The worldwide worry over coronavirus creates a glimmer of good news for at least one segment of the U.S. population: the top 0.1%.

The super-wealthy can deploy sophisticated strategies to pass on billions of dollars to their descendants tax-free. Plunging interest rates, combined with lower stock prices, make it even easier to protect those fortunes from the Internal Revenue Service.

The ultra-rich and their advisers can also take a longer-term view of market volatility because their beneficiaries are future generations -- some who haven’t even been born yet.

“They have more money than they could ever spend,” Ali Hutchinson, a senior wealth planner at Brown Brothers Harriman, said of her clients. “Even though this volatility could go on for months, they’re not thinking about it in that short-term way. The smart ones are using it as an opportunity.”

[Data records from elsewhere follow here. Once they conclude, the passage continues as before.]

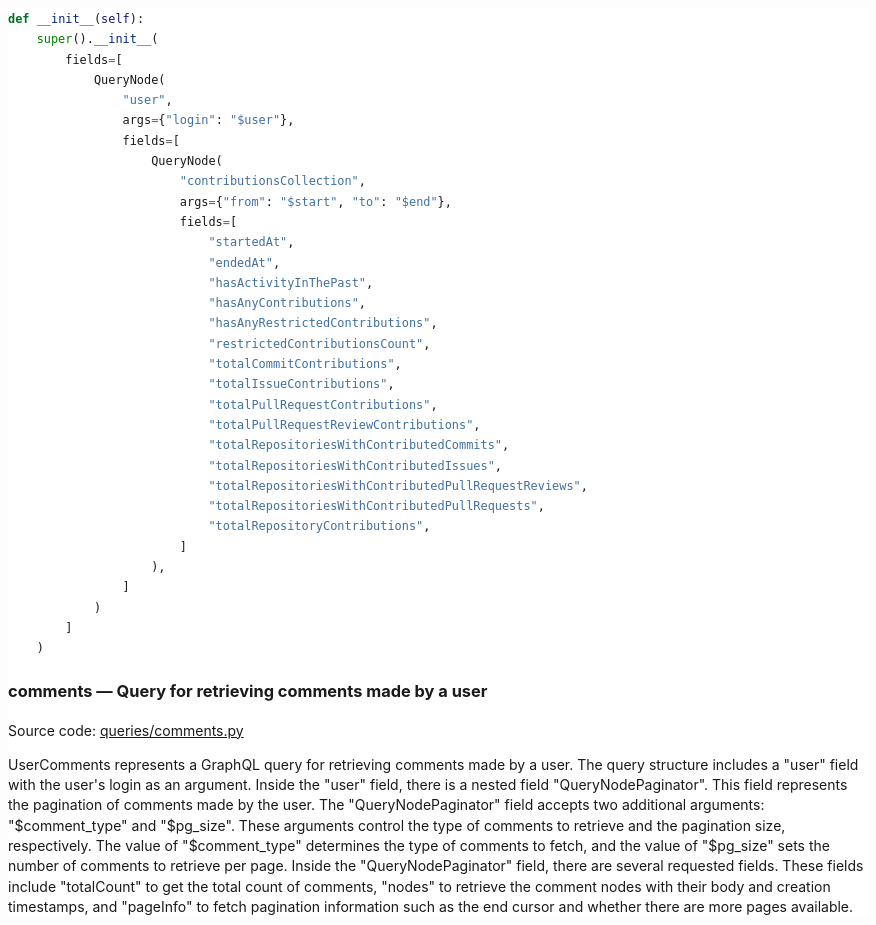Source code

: </td>
<td>

```python
def __init__(self):
    super().__init__(
        fields=[
            QueryNode(
                "user",
                args={"login": "$user"},
                fields=[
                    QueryNode(
                        "contributionsCollection",
                        args={"from": "$start", "to": "$end"},
                        fields=[
                            "startedAt",
                            "endedAt",
                            "hasActivityInThePast",
                            "hasAnyContributions",
                            "hasAnyRestrictedContributions",
                            "restrictedContributionsCount",
                            "totalCommitContributions",
                            "totalIssueContributions",
                            "totalPullRequestContributions",
                            "totalPullRequestReviewContributions",
                            "totalRepositoriesWithContributedCommits",
                            "totalRepositoriesWithContributedIssues",
                            "totalRepositoriesWithContributedPullRequestReviews",
                            "totalRepositoriesWithContributedPullRequests",
                            "totalRepositoryContributions",
                        ]
                    ),
                ]
            )
        ]
    )
```

</td>
</tr>
</table>

### comments — Query for retrieving comments made by a user

Source code: [queries/comments.py](https://github.com/JialinC/GitHub_GraphQL/blob/main/python_github_query/queries/comments.py)

UserComments represents a GraphQL query for retrieving comments made by a user. The query structure includes a "user" field with the user's login as an argument. Inside the "user" field, there is a nested field "QueryNodePaginator". This field represents the pagination of comments made by the user.
The "QueryNodePaginator" field accepts two additional arguments: "$comment_type" and "$pg_size". These arguments control the type of comments to retrieve and the pagination size, respectively. The value of "$comment_type" determines the type of comments to fetch, and the value of "$pg_size" sets the number of comments to retrieve per page.
Inside the "QueryNodePaginator" field, there are several requested fields. These fields include "totalCount" to get the total count of comments, "nodes" to retrieve the comment nodes with their body and creation timestamps, and "pageInfo" to fetch pagination information such as the end cursor and whether there are more pages available.
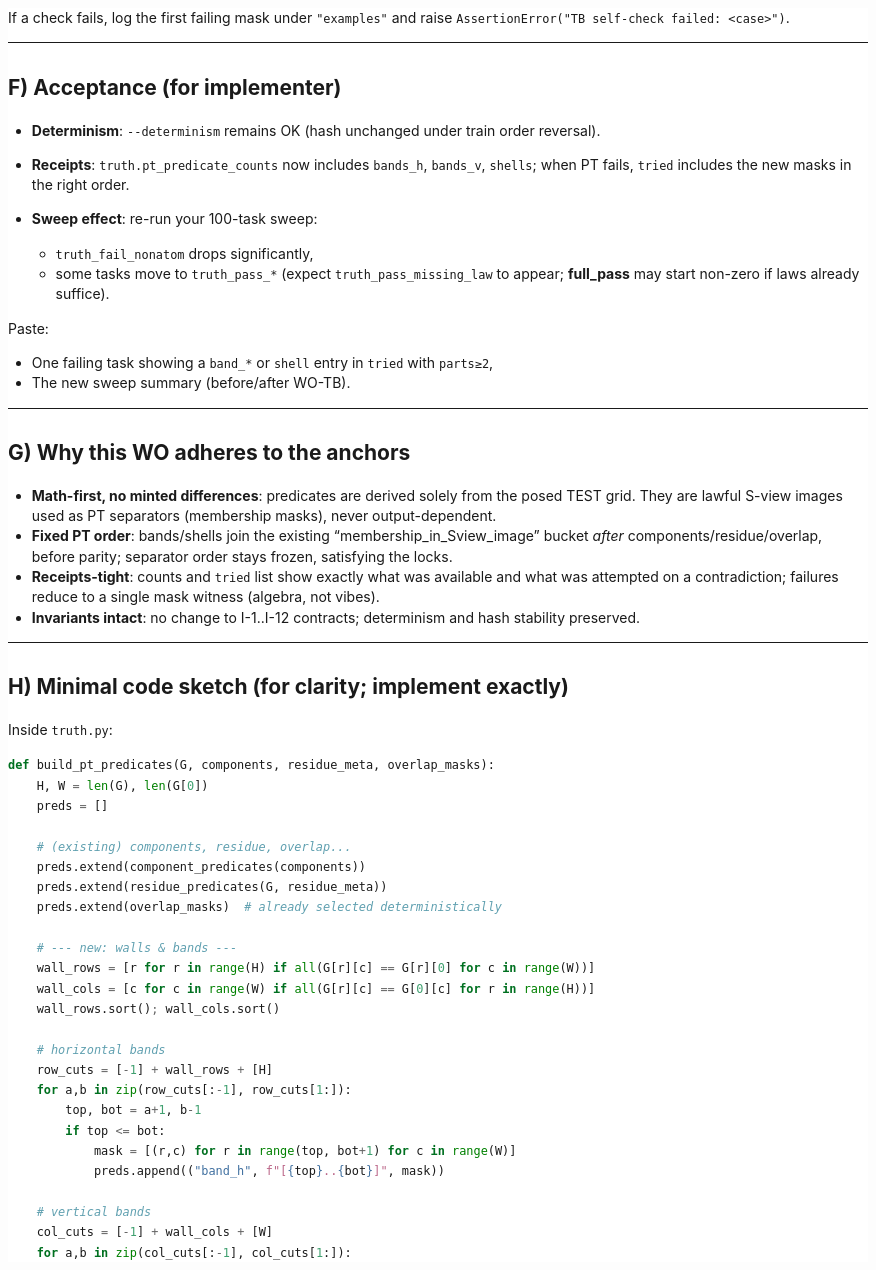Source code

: If a check fails, log the first failing mask under `"examples"` and raise `AssertionError("TB self-check failed: <case>")`.

---

## F) Acceptance (for implementer)

* **Determinism**: `--determinism` remains OK (hash unchanged under train order reversal).
* **Receipts**: `truth.pt_predicate_counts` now includes `bands_h`, `bands_v`, `shells`; when PT fails, `tried` includes the new masks in the right order.
* **Sweep effect**: re-run your 100-task sweep:

  * `truth_fail_nonatom` drops significantly,
  * some tasks move to `truth_pass_*` (expect `truth_pass_missing_law` to appear; **full_pass** may start non-zero if laws already suffice).

Paste:

* One failing task showing a `band_*` or `shell` entry in `tried` with `parts≥2`,
* The new sweep summary (before/after WO-TB).

---

## G) Why this WO adheres to the anchors

* **Math-first, no minted differences**: predicates are derived solely from the posed TEST grid. They are lawful S-view images used as PT separators (membership masks), never output-dependent. 
* **Fixed PT order**: bands/shells join the existing “membership_in_Sview_image” bucket *after* components/residue/overlap, before parity; separator order stays frozen, satisfying the locks. 
* **Receipts-tight**: counts and `tried` list show exactly what was available and what was attempted on a contradiction; failures reduce to a single mask witness (algebra, not vibes). 
* **Invariants intact**: no change to I-1..I-12 contracts; determinism and hash stability preserved. 

---

## H) Minimal code sketch (for clarity; implement exactly)

Inside `truth.py`:

```python
def build_pt_predicates(G, components, residue_meta, overlap_masks):
    H, W = len(G), len(G[0])
    preds = []

    # (existing) components, residue, overlap...
    preds.extend(component_predicates(components))
    preds.extend(residue_predicates(G, residue_meta))
    preds.extend(overlap_masks)  # already selected deterministically

    # --- new: walls & bands ---
    wall_rows = [r for r in range(H) if all(G[r][c] == G[r][0] for c in range(W))]
    wall_cols = [c for c in range(W) if all(G[r][c] == G[0][c] for r in range(H))]
    wall_rows.sort(); wall_cols.sort()

    # horizontal bands
    row_cuts = [-1] + wall_rows + [H]
    for a,b in zip(row_cuts[:-1], row_cuts[1:]):
        top, bot = a+1, b-1
        if top <= bot:
            mask = [(r,c) for r in range(top, bot+1) for c in range(W)]
            preds.append(("band_h", f"[{top}..{bot}]", mask))

    # vertical bands
    col_cuts = [-1] + wall_cols + [W]
    for a,b in zip(col_cuts[:-1], col_cuts[1:]):
```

The richer you are, the more options you have to insulate yourself from the virus and its effects. Operators of private jets are seeing more demand from wealthy travelers reluctant to fly commercial. Members of the top 0.1% say they’re in close touch with world-class doctors and are considering fleeing to remote vacation homes in the event of a serious outbreak.

Damaged Stocks
The virus can also be a chance for the wealthy to make money. The most intuitive way is to buy beaten-down stocks in industries like airlines and hotels that are being damaged by the virus but will ultimately survive even a devastating pandemic.

“Are people going to travel in 10 years?” Hutchinson asks rhetorically.

Using the financial turmoil to avoid taxes requires more complex planning. But lower rates and market valuations make this an ideal time to try, advisers to the wealthy say.

“You could almost say it’s a perfect storm for wealth-transfer planning,” said David Stein, a partner on the private client and tax team at Withersworldwide.

The IRS levies a 40% estate and gift tax on the biggest fortunes, exempting transfers of $11.6 million in 2020 for individuals and more than $23 million for married couples. For Americans richer than that, a popular tool to pass money to children and grandchildren tax-free is the grantor retained annuity trust, or GRAT.